The game against the Packers has long been decided though, Bears fans have almost forgotten about the nausea caused by watching Todd Collins play quarterback and the Lombardi trophy is safely locked at Lambeau Field. The Bears are trying to leave those moments in the past but the pressure facing Cutler to step up this season is at an all-time high.
Bears faithful have seen their quarterback play on both sides of the spectrum while in Chicago. When Cutler is on his game, he can look like an All-Pro quarterback. Other times he has been not so good. Take his last eight games for example. Five of those eight games, Cutler finished with a QB rating over 100, all leading to Bears victories.

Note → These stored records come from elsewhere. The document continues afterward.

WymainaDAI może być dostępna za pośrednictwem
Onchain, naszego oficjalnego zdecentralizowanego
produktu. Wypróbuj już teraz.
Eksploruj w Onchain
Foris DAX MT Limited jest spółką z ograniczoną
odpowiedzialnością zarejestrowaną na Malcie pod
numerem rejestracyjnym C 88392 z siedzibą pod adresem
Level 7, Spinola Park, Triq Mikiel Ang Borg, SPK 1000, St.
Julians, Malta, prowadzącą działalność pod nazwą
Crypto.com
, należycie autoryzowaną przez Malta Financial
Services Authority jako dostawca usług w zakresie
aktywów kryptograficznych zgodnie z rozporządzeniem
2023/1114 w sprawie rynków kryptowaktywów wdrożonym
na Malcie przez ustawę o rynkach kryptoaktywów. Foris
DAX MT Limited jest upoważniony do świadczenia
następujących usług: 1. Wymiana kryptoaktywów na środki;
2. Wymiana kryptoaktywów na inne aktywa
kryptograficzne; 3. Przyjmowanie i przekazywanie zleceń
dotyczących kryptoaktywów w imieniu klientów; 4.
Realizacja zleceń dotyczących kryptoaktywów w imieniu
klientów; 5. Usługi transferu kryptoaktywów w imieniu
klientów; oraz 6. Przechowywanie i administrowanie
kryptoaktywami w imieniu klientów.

Two of those games included crucial home matchups with the Philadelphia Eagles and New York Jets, both playoff teams, where Cutler totaled 8 TD’s (1 rushing) and 1 INT. Take those performances away and the Bears don’t win the division. On the other hand, the additional three games to finish the season included two losses to the Packers and a thrashing from Tom Brady and the Patriots. Cutler was a non-factor in each of those contests, throwing 6 INT’s and no TD’s in 10 quarters of play.

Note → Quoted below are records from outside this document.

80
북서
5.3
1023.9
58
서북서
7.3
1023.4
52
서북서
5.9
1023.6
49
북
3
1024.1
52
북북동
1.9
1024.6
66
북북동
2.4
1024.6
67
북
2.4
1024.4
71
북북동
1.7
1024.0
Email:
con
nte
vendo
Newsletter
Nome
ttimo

Now it’s time for Cutler to take the next step if the Bears hope to win in an increasingly tough division. Cutler has done his part this offseason, becoming more of a vocal leader and organizing all of the Bears workouts during the lockout. He also has a healthy knee, which is good news for everyone in Bears camp.
Cutler is going to need a little help from his friends on offense though, which is exactly what he did not have from his offensive line on numerous occasions in 2010. It is unknown whether the departure of C Olin Krutez will make Cutler’s life any easier, but from the reaction out of Bears camp it seems like the players did not like the move.
The same can be said about the loss of Cutler’s favorite target Greg Olsen, who appeared to have too much talent to play tight end for Mike Martz. The addition of WR Roy Williams has been under speculation as well, having many Bears fans wondering how much of an upgrade Williams is to the position. Sure, Cutler was in need of a big target to go along with the speed of Knox and Hester, but Roy Williams isn’t Brandon Marshall.
Williams had a monster season under Mike Martz in 2006 while with the Lions, totaling 1,310 receiving yards and 6 TD’s, making for a Pro Bowl selection. That was five years ago, however, and Williams had only 1,324 yards in his 35 games as a Cowboy.
This is a big season for Cutler and the Bears as a whole. There is no less talent in training camp right now than there was in 2006 when the Bears went all the way to the Super Bowl. It is not going to be easy to get past Aaron Rodgers and the Packers, but each of the three games between the rivals in 2010-2011 could have gone either way. The Bears will go as far as Cutler can take them, Cutler’s performance along with the pieces around him will determine just how far that will be.